Policemen investigating the terrorist attack at Parsons Green have made a “significant” arrest in connection with the attempted bombing.
An 18-year-old man was arrested by Kent Police in the port area of Dover on Saturday morning under section 41 of the Terrorism Act.
He is being held in custody at a local police station from where he will be transferred to a south London police station.
Deputy Assistant Commissioner Neil Basu, Senior National Co-ordinator for Counter Terrorism Policing, said: “We have made a significant arrest in our investigation this morning. Although we are pleased with the progress made, this investigation continues and the threat level remains at critical.
“The public should remain vigilant as our staff, officers and partners continue to work through this complex investigation. We are not, at this time, changing our protective security measures and the steps taken to free up extra armed officers remain in place.
“This arrest will lead to more activity from our officers. For strong investigative reasons we will not give any more details on the man we arrested at this stage.”
The development came after Prime Minister ordered troops onto the streets on Friday night after a suspected Islamist placed a powerful time bomb on a packed rush hour train heading towards Westminster.
Higher level security
Theresa May took the decision after the independent Joint Terrorism Assessment Centre (JTAC) recommended raising the terror threat to its highest level, Critical, meaning another attack is expected.
The army will deploy troops at key locations around the capital in order to free up police who were last night involved in a huge manhunt to catch the terrorist responsible for the failed Parsons Green bomb attack, which Islamic State of Iraq and the Levant claimed responsibility.
At least 29 people were injured, including a boy believed to be aged about 10 when an improvised explosive device (IED) went off on a packed rush hour tube at Parsons Green in west London yesterday morning.
Witnesses described scenes of terror and panic after the blast sent a “fireball” and a “wall of flame” through a District line service in west London.

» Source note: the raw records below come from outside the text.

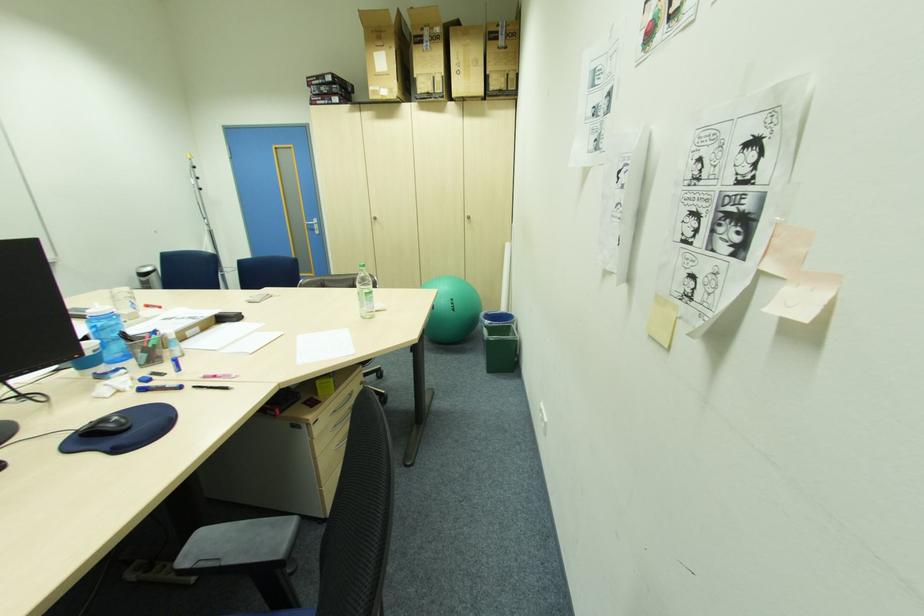
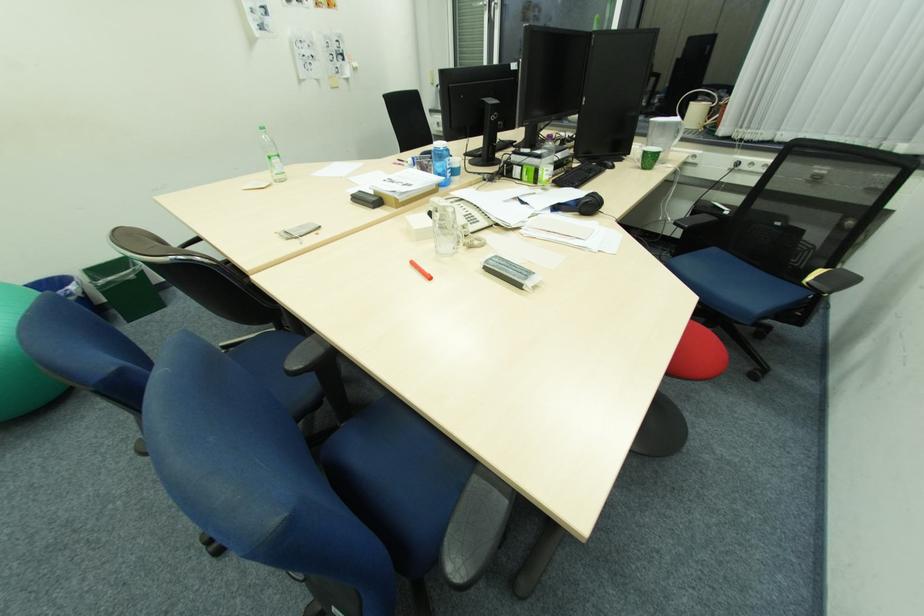
The point at (493, 321) is marked in the first image. Where is the corresponding point in the second image?

(73, 286)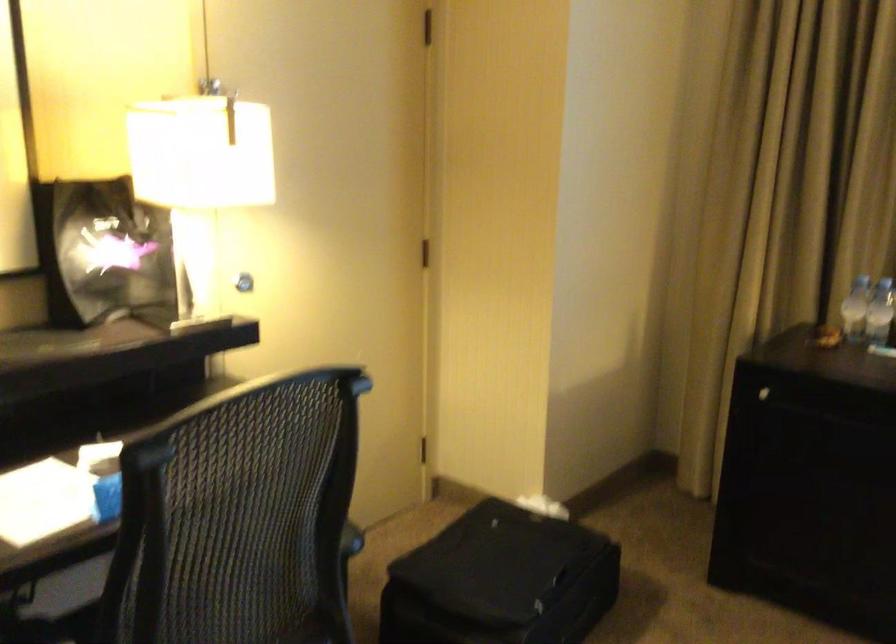
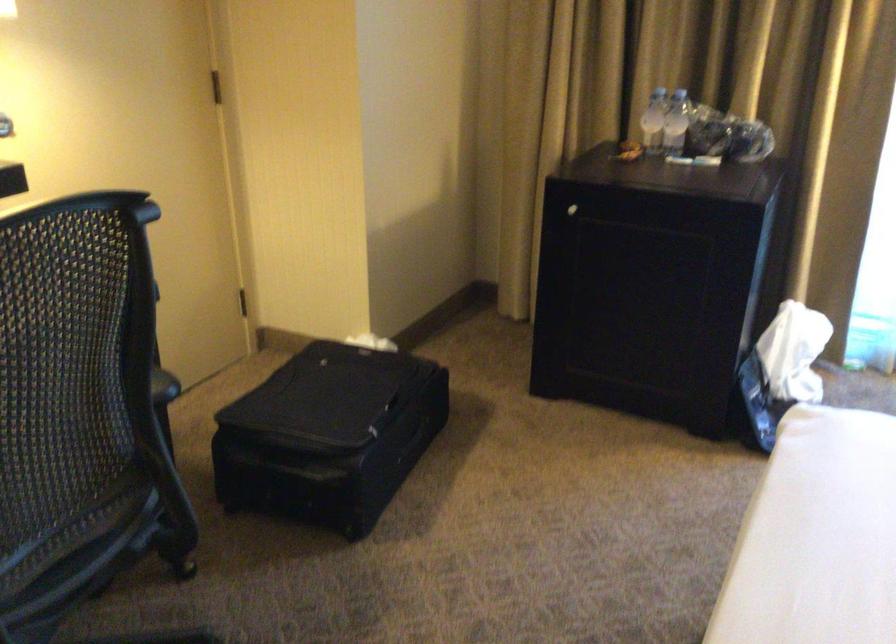
Find the pixel in the second image that matches (x=762, y=391) in the first image.

(572, 210)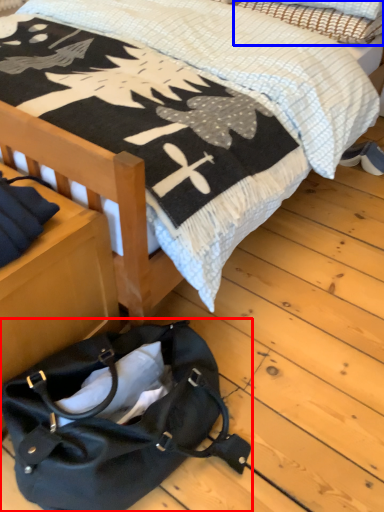
Question: Which object appears closest to the camera in this image, handbag (highlighted by a red box) or pillow (highlighted by a blue box)?

Choices:
 (A) handbag
 (B) pillow

Answer: (A)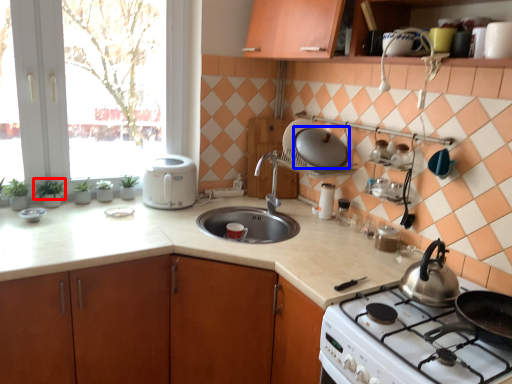
Question: Which of the following is the farthest to the observer, plant (highlighted by a red box) or kitchen appliance (highlighted by a blue box)?

Choices:
 (A) plant
 (B) kitchen appliance

Answer: (A)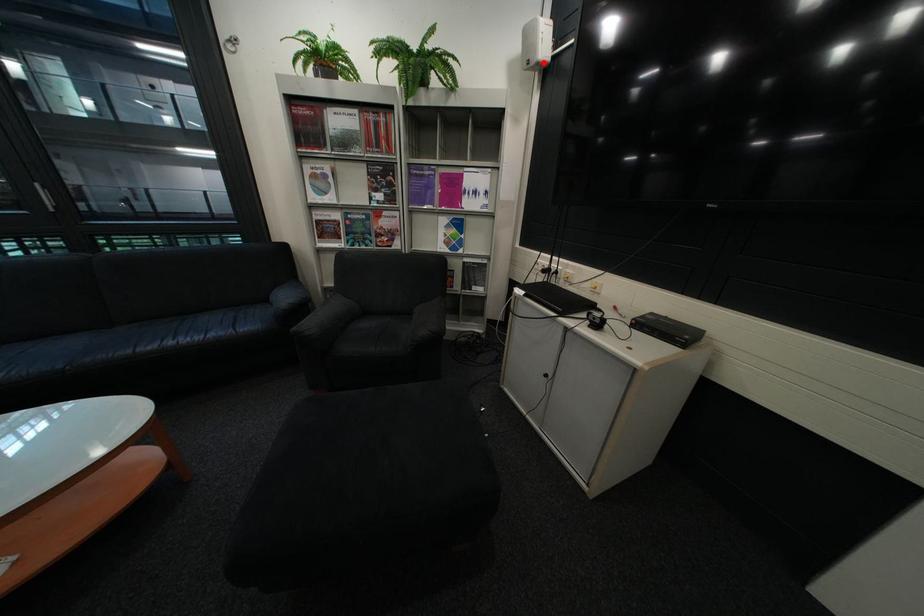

But the main device, which had been fitted with a crude timer using shop-bought fairy lights, failed to detonate, meaning hundreds of people were spared death and serious injury.
Anti-terror police are understood to be working on the theory that the bomb was detonated early by accident and that the intended target may have been the Tube station at Westminster.
Detectives have so far spoken to 45 witnesses and continue to receive information from the public to the confidential anti-terrorist hotline.